TASK INSTRUCTIONS:
Copy out, word for word, the passage about the math teacher known as TJP.

TJP was very egalitarian, and didn't have favourites. I had no sense that he was especially interested in me. He seemed to be interested in everyone
Tristan Jones-Perry was my maths teacher at Westminster public school.
"TJP" we called him. I wasn't a talented mathematician, but under him I did really well. He was an amazing teacher for two reasons.
First, he was a tremendously frightening person, which meant he commanded your total attention in class. You didn't dare to daydream, because you knew he would notice. He would call on you and you wouldn't be able to answer and he'd unleash hell. I don't mean physically; he just had a very frightening way of shouting.
Second, he was a great communicator. He was very good at getting across ideas and talking you through problems. Everyone in his class got an A at O-level. He was that good.
TJP was tall and losing his hair. He had an imposing physical presence because of his height and his face. He had an intensity about his eyes, and when he got cross - it often seemed that he was about to lose control, but he never quite crossed the line - a vein in his forehead would start to throb and he would say, "What the hell do you think you're doing, boy?"

(Segmentation dataset excerpts)

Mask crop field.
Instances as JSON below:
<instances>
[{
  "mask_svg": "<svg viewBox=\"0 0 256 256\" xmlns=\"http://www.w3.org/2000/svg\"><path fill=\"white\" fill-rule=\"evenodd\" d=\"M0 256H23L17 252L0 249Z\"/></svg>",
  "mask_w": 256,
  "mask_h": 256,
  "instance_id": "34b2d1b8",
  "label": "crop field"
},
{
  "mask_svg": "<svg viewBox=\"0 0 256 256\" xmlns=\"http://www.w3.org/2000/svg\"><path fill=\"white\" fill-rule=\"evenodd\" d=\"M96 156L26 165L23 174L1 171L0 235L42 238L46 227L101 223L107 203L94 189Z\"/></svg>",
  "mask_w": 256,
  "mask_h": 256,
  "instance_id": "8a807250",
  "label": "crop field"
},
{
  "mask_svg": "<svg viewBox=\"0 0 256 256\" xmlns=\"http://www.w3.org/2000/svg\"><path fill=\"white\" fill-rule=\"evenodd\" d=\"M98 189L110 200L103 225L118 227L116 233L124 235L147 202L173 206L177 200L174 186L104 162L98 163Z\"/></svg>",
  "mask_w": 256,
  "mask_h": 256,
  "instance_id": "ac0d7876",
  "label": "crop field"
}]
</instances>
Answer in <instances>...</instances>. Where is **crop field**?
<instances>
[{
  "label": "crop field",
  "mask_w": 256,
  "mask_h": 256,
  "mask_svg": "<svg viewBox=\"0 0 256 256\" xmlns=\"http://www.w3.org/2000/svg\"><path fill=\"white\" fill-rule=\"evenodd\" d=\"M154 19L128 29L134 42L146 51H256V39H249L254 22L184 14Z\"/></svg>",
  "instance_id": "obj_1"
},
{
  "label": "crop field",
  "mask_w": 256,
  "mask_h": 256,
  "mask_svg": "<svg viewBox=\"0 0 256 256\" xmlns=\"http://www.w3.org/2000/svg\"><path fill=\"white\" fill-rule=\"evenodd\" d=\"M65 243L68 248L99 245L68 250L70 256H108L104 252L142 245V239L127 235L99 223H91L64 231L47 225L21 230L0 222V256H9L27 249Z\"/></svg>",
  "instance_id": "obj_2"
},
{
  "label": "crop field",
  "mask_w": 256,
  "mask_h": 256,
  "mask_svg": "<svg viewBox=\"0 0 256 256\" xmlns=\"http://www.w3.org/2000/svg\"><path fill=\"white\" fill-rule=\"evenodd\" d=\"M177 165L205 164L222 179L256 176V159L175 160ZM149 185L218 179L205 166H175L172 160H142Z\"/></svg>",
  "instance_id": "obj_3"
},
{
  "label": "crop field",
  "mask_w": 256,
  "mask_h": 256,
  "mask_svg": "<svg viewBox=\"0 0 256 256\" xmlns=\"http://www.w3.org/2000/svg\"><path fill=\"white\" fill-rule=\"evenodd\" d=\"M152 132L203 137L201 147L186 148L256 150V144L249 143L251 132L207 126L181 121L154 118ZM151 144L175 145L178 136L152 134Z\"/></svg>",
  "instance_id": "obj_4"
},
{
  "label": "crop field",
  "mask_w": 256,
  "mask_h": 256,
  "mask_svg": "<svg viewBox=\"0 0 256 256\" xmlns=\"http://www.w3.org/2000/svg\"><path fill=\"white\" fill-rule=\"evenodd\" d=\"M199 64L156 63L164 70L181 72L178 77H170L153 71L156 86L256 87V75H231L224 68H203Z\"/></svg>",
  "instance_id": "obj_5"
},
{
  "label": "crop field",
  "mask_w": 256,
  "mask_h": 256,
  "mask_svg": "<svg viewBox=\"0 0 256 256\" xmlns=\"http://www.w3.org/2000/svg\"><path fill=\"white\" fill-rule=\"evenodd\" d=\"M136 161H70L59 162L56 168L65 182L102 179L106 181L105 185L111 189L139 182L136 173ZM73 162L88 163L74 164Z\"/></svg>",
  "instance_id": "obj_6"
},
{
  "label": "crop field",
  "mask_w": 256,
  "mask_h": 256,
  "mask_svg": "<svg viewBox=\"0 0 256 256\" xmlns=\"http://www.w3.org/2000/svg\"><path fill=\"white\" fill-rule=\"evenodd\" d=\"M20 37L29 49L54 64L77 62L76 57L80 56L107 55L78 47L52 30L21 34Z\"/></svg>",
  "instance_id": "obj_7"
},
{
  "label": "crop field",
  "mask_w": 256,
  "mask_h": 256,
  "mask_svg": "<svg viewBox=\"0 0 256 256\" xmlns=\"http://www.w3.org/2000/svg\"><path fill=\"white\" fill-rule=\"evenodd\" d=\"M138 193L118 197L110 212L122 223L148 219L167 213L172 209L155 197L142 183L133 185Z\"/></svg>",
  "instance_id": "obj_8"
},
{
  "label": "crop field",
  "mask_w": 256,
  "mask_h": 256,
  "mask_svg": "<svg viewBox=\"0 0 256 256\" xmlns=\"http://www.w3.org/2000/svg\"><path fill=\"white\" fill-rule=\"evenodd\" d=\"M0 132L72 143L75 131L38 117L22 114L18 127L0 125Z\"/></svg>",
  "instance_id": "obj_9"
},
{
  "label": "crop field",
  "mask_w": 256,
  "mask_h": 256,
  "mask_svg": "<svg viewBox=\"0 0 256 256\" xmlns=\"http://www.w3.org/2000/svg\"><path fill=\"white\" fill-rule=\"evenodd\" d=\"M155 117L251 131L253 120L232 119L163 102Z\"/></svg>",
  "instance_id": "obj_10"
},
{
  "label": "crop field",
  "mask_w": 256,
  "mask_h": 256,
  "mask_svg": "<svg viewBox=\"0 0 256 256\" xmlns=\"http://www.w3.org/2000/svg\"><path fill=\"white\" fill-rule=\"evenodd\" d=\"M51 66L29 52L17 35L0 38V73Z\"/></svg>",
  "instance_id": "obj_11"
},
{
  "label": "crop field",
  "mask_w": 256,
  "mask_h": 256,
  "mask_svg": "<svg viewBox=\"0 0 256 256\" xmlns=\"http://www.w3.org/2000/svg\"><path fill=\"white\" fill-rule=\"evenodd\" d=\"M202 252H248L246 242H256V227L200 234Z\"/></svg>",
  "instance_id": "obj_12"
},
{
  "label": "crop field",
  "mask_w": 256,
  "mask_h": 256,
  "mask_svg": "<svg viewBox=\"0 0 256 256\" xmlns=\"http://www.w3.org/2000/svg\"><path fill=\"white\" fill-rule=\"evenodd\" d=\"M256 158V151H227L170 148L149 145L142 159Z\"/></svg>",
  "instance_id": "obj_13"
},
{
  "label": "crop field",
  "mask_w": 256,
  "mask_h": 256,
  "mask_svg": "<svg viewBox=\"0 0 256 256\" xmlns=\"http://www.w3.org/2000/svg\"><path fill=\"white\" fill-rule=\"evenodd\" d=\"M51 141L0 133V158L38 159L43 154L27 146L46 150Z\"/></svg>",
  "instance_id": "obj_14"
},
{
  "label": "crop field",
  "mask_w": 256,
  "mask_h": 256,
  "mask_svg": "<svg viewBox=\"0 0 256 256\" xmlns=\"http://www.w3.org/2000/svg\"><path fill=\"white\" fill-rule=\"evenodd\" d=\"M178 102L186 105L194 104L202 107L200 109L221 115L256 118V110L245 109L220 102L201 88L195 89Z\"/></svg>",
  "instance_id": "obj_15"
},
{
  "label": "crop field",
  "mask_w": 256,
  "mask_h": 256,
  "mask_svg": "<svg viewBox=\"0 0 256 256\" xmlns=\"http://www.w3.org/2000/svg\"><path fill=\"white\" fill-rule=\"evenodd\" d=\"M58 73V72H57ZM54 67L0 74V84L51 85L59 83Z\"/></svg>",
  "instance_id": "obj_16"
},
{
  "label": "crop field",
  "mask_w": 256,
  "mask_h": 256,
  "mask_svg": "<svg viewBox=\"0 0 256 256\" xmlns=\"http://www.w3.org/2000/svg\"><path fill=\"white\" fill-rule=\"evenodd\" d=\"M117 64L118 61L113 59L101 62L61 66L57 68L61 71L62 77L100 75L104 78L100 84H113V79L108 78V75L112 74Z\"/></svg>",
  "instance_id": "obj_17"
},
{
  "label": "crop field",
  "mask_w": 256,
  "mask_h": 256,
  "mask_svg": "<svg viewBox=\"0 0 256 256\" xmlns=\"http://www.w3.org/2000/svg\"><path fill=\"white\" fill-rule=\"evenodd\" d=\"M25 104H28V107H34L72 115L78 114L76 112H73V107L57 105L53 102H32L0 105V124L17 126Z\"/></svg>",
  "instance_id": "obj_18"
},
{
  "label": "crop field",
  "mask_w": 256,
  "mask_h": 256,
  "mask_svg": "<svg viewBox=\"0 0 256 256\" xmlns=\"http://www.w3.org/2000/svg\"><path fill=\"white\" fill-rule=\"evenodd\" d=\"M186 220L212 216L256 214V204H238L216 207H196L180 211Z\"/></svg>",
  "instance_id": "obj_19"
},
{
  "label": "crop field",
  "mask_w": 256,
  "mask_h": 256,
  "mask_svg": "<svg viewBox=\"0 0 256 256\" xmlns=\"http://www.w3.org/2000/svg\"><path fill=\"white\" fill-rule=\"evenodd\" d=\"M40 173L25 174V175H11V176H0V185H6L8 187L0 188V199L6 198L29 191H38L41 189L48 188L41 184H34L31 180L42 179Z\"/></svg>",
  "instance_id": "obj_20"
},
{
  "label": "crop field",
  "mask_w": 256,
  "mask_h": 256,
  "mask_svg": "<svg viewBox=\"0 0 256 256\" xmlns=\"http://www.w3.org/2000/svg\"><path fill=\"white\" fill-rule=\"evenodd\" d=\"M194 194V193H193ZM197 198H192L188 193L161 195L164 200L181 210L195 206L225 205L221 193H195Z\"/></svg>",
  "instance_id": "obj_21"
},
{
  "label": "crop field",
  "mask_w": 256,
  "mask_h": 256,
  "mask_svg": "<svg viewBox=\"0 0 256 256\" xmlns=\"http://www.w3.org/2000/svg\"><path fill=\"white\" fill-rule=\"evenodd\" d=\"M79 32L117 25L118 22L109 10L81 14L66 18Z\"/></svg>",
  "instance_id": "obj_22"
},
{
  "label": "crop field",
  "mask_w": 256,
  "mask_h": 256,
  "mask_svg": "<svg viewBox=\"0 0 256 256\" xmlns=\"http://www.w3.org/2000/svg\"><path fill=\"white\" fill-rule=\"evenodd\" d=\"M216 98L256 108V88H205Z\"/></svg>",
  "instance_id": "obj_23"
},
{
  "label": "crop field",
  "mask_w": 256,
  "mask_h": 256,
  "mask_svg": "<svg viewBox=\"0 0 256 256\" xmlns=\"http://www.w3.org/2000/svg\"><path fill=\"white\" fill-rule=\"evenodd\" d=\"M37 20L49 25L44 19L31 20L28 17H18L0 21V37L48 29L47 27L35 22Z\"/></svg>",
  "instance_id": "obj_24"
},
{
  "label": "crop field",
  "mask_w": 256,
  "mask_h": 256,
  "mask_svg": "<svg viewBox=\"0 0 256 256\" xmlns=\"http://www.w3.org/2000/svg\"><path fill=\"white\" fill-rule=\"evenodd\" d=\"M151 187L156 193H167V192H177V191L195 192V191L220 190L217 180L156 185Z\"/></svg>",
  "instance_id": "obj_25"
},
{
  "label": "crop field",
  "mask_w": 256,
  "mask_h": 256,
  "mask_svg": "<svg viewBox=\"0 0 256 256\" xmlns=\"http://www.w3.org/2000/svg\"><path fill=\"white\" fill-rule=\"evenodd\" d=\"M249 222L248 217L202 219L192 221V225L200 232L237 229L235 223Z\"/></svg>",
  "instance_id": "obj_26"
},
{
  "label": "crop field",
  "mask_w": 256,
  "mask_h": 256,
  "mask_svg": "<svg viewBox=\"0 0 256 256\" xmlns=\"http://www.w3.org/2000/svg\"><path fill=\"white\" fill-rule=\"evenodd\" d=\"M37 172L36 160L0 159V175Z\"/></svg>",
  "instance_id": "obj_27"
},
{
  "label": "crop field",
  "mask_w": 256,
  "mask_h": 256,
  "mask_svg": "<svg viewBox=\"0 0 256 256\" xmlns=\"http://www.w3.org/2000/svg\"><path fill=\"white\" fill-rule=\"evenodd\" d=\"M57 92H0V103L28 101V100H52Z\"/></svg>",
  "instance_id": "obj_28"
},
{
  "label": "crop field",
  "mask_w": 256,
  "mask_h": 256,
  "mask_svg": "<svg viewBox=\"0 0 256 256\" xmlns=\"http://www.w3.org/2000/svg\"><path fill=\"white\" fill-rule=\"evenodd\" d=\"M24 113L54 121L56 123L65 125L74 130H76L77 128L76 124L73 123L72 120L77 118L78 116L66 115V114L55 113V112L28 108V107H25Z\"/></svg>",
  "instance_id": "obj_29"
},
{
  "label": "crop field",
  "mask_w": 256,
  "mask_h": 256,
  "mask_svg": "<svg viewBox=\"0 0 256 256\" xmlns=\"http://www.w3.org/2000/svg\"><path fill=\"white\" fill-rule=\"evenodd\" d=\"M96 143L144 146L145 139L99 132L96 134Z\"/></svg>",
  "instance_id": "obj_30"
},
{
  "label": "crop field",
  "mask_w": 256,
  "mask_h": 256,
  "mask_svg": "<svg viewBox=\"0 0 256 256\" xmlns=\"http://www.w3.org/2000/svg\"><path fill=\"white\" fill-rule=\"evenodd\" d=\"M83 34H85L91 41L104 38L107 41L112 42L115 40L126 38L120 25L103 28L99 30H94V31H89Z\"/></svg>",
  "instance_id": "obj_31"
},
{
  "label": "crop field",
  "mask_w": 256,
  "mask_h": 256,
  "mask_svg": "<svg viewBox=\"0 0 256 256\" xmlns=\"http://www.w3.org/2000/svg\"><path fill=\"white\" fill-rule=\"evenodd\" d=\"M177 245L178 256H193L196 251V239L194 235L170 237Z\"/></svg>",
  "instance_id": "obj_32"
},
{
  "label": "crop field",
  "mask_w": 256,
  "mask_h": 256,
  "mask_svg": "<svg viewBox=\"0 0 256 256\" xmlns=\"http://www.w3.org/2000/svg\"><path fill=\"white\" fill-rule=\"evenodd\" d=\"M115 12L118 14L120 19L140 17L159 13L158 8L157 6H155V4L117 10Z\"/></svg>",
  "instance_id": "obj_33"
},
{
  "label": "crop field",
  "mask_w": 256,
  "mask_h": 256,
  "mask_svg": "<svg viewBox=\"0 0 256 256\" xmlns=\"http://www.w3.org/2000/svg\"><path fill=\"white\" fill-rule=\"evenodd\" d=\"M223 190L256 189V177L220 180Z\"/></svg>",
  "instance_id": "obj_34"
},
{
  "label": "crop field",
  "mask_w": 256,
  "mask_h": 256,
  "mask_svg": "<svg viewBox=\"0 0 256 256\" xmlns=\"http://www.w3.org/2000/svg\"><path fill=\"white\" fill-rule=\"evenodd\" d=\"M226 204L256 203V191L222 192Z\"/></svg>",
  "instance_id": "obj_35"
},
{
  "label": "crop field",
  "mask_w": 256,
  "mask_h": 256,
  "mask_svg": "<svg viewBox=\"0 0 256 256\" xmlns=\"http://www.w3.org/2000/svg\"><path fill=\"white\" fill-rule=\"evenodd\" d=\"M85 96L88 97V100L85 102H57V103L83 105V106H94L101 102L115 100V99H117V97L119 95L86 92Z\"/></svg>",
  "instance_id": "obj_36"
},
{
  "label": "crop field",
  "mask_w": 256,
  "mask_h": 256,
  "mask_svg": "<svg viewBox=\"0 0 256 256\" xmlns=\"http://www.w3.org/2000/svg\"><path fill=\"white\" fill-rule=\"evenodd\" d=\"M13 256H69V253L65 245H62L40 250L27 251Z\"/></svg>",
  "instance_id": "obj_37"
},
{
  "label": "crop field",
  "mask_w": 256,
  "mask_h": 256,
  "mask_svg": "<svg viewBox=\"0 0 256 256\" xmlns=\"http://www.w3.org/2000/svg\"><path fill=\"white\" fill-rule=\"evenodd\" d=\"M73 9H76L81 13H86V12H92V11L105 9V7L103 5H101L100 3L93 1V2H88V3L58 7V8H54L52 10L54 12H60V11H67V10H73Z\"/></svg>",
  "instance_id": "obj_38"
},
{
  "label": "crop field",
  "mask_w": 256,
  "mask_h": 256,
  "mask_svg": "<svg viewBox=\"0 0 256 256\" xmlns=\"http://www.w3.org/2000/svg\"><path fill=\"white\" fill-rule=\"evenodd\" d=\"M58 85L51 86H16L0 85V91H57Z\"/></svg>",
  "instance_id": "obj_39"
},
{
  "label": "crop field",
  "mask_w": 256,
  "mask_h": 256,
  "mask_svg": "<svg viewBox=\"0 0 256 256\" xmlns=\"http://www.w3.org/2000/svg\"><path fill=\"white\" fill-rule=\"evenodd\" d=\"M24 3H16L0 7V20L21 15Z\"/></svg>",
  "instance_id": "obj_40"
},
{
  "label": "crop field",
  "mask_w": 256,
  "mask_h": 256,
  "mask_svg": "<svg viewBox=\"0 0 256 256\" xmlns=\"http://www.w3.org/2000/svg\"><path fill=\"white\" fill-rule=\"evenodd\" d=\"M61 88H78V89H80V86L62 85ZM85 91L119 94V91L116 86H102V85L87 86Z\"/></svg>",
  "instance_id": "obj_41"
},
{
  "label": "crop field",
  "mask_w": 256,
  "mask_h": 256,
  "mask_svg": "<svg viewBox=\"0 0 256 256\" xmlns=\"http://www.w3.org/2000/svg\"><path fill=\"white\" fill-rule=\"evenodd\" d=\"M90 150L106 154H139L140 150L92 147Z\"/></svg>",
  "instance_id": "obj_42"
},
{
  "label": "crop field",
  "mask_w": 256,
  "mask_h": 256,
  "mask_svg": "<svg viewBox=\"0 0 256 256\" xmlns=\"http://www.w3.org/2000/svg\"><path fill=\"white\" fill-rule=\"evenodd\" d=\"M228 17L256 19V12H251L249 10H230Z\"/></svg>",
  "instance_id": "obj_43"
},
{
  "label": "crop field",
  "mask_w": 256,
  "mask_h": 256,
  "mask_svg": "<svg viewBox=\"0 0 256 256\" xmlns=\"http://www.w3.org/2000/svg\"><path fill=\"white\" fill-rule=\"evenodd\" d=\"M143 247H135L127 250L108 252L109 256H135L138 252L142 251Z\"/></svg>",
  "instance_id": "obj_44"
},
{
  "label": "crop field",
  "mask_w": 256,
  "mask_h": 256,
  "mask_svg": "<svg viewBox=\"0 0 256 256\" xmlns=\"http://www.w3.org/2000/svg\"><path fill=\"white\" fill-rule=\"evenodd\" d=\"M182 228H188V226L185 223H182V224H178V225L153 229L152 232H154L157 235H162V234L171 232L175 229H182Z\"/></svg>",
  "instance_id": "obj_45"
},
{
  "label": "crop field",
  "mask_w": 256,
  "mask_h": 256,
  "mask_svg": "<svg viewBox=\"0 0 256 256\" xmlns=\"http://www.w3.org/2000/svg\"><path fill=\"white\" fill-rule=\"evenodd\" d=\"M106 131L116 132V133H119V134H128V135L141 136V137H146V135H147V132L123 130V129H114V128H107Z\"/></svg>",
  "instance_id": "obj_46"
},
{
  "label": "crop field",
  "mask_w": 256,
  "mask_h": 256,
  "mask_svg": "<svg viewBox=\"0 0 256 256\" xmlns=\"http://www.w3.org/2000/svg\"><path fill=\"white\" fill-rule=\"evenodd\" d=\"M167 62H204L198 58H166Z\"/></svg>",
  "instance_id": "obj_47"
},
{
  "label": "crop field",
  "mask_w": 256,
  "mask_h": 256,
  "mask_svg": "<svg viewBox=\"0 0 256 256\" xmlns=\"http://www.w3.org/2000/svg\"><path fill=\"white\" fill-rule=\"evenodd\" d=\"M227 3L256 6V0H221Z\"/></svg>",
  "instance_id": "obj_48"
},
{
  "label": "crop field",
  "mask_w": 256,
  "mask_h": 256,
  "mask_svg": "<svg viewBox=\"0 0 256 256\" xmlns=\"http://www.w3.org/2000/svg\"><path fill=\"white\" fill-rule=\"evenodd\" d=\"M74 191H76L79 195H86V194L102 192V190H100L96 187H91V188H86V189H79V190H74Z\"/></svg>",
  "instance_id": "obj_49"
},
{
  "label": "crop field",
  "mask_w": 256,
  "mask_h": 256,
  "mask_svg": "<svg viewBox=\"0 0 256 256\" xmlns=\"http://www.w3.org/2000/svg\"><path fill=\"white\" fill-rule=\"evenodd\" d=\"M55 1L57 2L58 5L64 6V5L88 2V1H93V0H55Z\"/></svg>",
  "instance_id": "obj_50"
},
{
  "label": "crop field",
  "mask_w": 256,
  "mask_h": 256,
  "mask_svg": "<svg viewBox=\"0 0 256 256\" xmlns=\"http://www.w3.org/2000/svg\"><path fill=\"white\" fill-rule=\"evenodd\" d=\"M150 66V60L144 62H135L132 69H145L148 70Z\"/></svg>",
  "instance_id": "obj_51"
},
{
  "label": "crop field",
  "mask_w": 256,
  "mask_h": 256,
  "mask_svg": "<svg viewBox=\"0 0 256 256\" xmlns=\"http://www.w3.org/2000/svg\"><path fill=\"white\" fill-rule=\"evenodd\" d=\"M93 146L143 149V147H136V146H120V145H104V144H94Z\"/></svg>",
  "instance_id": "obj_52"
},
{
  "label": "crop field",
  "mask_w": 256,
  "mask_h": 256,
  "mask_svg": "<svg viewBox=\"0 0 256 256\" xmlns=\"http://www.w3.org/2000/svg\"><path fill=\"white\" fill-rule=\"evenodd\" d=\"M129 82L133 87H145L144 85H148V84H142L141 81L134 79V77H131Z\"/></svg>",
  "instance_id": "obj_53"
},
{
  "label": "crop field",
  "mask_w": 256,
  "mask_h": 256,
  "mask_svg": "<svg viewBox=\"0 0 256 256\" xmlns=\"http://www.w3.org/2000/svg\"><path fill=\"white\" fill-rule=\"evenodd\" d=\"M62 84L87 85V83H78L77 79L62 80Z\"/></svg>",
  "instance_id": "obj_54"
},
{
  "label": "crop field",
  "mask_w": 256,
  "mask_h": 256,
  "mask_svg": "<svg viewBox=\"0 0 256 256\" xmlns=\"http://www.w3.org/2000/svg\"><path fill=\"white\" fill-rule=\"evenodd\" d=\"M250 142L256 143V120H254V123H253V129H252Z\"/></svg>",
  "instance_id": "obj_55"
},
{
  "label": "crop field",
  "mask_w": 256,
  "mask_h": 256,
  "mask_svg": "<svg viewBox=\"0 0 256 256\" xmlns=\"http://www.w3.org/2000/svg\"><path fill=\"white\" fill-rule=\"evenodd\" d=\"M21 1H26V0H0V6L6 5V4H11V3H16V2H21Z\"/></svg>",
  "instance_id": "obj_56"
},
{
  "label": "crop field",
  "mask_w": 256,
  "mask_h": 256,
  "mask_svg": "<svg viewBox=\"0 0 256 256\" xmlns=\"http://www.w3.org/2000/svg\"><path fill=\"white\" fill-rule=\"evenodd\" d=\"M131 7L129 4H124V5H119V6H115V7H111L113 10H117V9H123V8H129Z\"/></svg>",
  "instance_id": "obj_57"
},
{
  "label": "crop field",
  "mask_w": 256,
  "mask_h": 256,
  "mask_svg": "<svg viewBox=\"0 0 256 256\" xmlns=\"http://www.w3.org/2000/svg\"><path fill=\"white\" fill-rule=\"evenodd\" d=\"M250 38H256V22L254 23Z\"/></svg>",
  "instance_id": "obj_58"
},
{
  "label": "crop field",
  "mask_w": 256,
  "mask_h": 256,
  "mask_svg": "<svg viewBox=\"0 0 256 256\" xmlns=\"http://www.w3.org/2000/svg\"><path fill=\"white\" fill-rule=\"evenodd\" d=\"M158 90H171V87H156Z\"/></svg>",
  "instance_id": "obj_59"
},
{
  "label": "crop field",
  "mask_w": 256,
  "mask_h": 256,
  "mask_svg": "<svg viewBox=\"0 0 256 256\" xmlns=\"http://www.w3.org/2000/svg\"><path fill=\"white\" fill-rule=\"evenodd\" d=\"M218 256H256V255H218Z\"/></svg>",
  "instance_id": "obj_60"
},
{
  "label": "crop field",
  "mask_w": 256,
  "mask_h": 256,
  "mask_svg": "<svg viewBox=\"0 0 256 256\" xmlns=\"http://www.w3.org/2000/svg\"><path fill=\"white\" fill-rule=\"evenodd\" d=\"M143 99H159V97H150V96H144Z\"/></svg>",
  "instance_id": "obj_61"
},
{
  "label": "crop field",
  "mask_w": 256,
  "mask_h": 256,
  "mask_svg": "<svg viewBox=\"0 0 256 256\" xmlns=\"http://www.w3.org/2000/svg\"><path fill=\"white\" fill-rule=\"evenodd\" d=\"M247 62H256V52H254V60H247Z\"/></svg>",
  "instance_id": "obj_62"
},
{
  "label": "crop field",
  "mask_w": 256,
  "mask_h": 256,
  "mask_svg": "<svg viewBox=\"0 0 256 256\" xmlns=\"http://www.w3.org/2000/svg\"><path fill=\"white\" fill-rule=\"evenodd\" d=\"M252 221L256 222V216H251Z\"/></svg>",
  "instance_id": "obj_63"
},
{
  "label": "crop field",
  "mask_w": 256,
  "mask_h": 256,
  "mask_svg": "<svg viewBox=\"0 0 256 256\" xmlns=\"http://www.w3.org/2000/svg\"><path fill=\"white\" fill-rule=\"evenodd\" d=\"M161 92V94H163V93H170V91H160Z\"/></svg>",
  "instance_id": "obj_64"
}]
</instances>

FINISHED ANSWER:
TJP was very egalitarian, and didn't have favourites. I had no sense that he was especially interested in me. He seemed to be interested in everyone
Tristan Jones-Perry was my maths teacher at Westminster public school.
"TJP" we called him. I wasn't a talented mathematician, but under him I did really well. He was an amazing teacher for two reasons.
First, he was a tremendously frightening person, which meant he commanded your total attention in class. You didn't dare to daydream, because you knew he would notice. He would call on you and you wouldn't be able to answer and he'd unleash hell. I don't mean physically; he just had a very frightening way of shouting.
Second, he was a great communicator. He was very good at getting across ideas and talking you through problems. Everyone in his class got an A at O-level. He was that good.
TJP was tall and losing his hair. He had an imposing physical presence because of his height and his face. He had an intensity about his eyes, and when he got cross - it often seemed that he was about to lose control, but he never quite crossed the line - a vein in his forehead would start to throb and he would say, "What the hell do you think you're doing, boy?"